EXERCISE => Copy the data below line for line, keeping every word, character, and line break the same.

RECORDED DATA =>
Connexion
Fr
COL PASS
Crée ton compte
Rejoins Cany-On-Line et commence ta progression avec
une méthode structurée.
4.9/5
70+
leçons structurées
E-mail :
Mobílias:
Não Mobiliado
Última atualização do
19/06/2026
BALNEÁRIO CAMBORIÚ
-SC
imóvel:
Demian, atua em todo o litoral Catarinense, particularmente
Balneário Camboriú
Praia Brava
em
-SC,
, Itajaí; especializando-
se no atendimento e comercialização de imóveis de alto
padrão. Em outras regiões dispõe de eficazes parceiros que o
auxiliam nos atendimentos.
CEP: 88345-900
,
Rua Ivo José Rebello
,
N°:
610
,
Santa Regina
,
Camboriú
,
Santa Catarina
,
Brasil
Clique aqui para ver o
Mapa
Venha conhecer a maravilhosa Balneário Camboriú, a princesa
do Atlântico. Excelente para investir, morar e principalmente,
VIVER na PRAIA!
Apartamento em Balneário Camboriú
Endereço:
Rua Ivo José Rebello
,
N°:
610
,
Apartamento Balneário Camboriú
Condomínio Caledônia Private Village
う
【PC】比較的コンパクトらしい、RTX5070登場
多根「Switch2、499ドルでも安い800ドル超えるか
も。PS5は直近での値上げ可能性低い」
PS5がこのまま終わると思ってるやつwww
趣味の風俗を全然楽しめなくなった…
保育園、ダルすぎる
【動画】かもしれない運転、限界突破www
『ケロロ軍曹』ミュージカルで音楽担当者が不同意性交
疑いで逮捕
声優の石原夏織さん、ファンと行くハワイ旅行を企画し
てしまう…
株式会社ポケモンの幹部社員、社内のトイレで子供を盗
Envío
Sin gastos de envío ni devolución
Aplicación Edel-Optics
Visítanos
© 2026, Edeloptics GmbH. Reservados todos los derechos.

RESPONSE TO THIS EXERCISE =>
Connexion
Fr
COL PASS
Crée ton compte
Rejoins Cany-On-Line et commence ta progression avec
une méthode structurée.
4.9/5
70+
leçons structurées
E-mail :
Mobílias:
Não Mobiliado
Última atualização do
19/06/2026
BALNEÁRIO CAMBORIÚ
-SC
imóvel:
Demian, atua em todo o litoral Catarinense, particularmente
Balneário Camboriú
Praia Brava
em
-SC,
, Itajaí; especializando-
se no atendimento e comercialização de imóveis de alto
padrão. Em outras regiões dispõe de eficazes parceiros que o
auxiliam nos atendimentos.
CEP: 88345-900
,
Rua Ivo José Rebello
,
N°:
610
,
Santa Regina
,
Camboriú
,
Santa Catarina
,
Brasil
Clique aqui para ver o
Mapa
Venha conhecer a maravilhosa Balneário Camboriú, a princesa
do Atlântico. Excelente para investir, morar e principalmente,
VIVER na PRAIA!
Apartamento em Balneário Camboriú
Endereço:
Rua Ivo José Rebello
,
N°:
610
,
Apartamento Balneário Camboriú
Condomínio Caledônia Private Village
う
【PC】比較的コンパクトらしい、RTX5070登場
多根「Switch2、499ドルでも安い800ドル超えるか
も。PS5は直近での値上げ可能性低い」
PS5がこのまま終わると思ってるやつwww
趣味の風俗を全然楽しめなくなった…
保育園、ダルすぎる
【動画】かもしれない運転、限界突破www
『ケロロ軍曹』ミュージカルで音楽担当者が不同意性交
疑いで逮捕
声優の石原夏織さん、ファンと行くハワイ旅行を企画し
てしまう…
株式会社ポケモンの幹部社員、社内のトイレで子供を盗
Envío
Sin gastos de envío ni devolución
Aplicación Edel-Optics
Visítanos
© 2026, Edeloptics GmbH. Reservados todos los derechos.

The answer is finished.